------ STUDY MATERIAL

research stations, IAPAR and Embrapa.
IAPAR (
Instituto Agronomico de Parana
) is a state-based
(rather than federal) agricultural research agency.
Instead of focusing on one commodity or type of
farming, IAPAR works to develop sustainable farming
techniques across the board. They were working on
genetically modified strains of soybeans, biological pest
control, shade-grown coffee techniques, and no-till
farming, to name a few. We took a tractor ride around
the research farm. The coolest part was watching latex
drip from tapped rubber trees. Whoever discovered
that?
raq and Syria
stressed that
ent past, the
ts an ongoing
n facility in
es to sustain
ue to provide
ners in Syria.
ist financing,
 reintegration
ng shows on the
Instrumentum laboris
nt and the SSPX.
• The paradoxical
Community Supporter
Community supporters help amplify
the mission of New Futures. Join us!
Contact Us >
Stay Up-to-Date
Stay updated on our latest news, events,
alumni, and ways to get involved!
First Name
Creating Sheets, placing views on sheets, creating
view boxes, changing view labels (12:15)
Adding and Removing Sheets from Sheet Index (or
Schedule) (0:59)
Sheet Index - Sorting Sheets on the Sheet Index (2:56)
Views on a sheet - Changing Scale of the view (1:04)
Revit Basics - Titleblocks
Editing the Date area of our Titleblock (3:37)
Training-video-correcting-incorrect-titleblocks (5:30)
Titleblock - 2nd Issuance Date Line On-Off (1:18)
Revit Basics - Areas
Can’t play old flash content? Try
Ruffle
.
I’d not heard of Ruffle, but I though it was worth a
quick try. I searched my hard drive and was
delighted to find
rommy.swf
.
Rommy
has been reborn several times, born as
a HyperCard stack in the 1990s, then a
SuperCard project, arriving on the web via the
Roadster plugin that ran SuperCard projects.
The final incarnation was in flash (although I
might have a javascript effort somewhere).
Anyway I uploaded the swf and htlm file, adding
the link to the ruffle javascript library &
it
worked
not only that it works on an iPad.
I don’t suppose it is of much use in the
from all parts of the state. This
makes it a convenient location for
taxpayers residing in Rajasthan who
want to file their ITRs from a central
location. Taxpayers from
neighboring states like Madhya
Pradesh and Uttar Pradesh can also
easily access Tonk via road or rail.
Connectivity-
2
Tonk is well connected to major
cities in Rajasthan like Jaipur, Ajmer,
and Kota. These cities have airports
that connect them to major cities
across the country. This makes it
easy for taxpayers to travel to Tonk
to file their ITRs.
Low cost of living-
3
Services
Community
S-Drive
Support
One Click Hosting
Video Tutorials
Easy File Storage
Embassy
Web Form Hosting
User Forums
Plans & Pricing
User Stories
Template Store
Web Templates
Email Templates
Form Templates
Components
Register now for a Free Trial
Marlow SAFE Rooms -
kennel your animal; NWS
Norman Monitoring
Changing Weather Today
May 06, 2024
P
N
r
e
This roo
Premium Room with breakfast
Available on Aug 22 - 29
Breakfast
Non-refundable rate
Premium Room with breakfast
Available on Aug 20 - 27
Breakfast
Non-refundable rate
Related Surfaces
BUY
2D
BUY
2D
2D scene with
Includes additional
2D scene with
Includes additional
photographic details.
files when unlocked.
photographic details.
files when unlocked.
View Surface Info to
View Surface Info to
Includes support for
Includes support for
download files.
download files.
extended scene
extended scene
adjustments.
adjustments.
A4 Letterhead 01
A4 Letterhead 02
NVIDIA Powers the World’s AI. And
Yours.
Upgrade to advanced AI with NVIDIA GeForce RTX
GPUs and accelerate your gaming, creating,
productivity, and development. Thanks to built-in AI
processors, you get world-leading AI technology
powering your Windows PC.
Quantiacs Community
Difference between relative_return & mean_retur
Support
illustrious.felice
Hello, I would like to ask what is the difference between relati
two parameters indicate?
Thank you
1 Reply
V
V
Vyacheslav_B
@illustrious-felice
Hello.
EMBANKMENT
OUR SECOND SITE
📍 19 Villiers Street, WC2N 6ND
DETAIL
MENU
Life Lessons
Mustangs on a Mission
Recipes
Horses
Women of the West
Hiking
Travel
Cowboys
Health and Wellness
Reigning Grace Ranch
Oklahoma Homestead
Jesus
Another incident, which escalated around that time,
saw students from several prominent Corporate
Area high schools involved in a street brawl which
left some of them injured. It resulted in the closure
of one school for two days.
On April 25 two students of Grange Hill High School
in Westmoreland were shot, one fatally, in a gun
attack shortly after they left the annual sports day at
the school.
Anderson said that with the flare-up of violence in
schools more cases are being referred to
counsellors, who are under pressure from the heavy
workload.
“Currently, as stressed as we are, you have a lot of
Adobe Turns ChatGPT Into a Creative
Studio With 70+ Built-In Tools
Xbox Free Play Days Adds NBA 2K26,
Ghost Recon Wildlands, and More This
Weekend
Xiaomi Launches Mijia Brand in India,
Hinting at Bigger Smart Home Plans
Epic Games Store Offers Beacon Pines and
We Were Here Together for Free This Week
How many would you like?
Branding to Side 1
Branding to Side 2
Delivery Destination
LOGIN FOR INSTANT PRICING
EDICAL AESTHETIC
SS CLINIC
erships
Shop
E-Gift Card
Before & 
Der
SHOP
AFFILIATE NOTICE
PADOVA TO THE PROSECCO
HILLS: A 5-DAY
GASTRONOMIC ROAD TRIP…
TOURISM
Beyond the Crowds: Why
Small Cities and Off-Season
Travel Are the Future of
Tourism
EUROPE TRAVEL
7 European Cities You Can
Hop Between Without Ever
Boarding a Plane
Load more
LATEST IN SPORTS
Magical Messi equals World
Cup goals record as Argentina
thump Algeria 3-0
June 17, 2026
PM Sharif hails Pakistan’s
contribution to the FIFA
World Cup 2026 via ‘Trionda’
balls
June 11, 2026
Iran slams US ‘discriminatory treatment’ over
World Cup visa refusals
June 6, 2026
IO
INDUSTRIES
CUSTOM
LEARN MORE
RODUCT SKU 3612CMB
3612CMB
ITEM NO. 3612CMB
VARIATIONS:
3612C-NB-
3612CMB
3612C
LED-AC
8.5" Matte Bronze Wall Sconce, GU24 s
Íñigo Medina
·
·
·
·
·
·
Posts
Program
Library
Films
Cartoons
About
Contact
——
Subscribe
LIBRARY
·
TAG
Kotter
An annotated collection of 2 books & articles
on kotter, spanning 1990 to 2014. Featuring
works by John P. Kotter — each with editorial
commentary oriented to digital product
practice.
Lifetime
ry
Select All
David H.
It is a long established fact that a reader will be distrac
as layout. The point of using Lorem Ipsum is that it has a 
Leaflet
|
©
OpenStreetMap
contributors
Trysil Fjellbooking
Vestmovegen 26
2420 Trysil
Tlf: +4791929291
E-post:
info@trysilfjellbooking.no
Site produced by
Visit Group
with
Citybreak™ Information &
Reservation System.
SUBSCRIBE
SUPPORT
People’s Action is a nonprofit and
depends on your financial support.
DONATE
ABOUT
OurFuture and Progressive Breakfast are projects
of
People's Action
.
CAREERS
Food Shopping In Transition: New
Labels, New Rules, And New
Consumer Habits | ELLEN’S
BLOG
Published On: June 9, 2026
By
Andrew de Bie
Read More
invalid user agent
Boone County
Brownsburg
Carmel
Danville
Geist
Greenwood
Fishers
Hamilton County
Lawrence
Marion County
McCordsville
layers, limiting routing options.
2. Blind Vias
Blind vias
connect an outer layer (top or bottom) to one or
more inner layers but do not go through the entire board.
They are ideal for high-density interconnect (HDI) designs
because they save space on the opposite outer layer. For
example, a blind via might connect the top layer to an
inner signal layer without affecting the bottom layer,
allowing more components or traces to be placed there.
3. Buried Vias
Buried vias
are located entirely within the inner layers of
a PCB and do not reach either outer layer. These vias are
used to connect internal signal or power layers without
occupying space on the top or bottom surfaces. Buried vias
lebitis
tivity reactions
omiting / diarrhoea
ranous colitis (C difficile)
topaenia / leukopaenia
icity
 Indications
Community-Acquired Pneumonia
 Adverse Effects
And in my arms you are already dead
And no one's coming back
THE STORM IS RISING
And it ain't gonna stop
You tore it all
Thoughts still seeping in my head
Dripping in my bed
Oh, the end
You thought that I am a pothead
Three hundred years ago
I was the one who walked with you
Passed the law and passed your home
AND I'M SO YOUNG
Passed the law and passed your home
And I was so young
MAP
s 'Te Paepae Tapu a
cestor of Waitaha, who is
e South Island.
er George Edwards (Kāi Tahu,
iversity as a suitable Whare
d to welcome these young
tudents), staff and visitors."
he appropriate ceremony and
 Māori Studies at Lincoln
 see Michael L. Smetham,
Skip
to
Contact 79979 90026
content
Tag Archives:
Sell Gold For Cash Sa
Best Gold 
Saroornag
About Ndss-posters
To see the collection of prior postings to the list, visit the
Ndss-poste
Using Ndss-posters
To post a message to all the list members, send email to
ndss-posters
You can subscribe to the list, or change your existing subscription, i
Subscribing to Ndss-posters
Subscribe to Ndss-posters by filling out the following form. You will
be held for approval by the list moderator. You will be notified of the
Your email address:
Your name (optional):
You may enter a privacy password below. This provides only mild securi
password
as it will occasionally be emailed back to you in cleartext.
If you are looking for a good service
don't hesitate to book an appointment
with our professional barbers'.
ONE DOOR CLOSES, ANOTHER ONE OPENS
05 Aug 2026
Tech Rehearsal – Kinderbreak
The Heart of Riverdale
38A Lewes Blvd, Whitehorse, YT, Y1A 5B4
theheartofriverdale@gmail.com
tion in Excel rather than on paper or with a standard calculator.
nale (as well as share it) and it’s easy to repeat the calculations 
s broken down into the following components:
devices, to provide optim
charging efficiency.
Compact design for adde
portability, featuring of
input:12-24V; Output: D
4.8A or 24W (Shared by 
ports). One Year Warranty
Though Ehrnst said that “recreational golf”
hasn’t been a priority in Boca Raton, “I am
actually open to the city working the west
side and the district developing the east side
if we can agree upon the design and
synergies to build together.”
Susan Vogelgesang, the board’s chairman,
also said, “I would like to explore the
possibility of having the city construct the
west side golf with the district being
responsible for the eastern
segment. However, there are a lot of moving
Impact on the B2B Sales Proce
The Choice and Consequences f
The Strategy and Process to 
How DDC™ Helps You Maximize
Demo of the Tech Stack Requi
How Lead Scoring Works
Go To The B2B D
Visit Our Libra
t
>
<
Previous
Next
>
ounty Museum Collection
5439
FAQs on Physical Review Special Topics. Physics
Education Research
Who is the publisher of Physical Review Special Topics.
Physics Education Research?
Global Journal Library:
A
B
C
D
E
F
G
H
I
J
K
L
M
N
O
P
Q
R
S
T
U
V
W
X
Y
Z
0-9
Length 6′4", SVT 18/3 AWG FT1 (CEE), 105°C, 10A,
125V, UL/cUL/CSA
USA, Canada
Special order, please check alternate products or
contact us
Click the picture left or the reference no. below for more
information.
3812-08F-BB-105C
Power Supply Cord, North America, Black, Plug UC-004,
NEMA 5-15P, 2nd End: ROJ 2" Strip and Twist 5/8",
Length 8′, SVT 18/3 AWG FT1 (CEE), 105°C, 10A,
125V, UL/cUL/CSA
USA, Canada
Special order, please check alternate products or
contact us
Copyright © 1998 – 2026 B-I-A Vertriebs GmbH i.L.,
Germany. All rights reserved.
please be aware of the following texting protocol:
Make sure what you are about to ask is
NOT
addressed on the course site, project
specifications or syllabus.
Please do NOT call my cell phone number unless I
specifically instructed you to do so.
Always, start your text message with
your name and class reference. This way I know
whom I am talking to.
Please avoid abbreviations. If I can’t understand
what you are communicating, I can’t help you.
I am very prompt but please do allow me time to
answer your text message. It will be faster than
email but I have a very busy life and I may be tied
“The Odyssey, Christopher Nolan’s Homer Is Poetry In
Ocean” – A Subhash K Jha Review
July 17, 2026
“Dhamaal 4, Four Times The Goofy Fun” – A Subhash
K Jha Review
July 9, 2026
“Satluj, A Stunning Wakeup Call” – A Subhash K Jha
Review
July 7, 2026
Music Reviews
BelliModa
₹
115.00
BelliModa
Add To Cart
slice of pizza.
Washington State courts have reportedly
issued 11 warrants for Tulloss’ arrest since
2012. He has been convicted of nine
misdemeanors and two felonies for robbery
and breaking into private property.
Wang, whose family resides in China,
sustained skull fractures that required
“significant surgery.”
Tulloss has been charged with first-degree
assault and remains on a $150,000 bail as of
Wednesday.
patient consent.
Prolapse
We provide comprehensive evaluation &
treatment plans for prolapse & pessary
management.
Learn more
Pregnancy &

------------

Copy out each line of the records that holds the string "below".

◆ **RESPONSE TO THE TASK**:
You may enter a privacy password below. This provides only mild securi
Click the picture left or the reference no. below for more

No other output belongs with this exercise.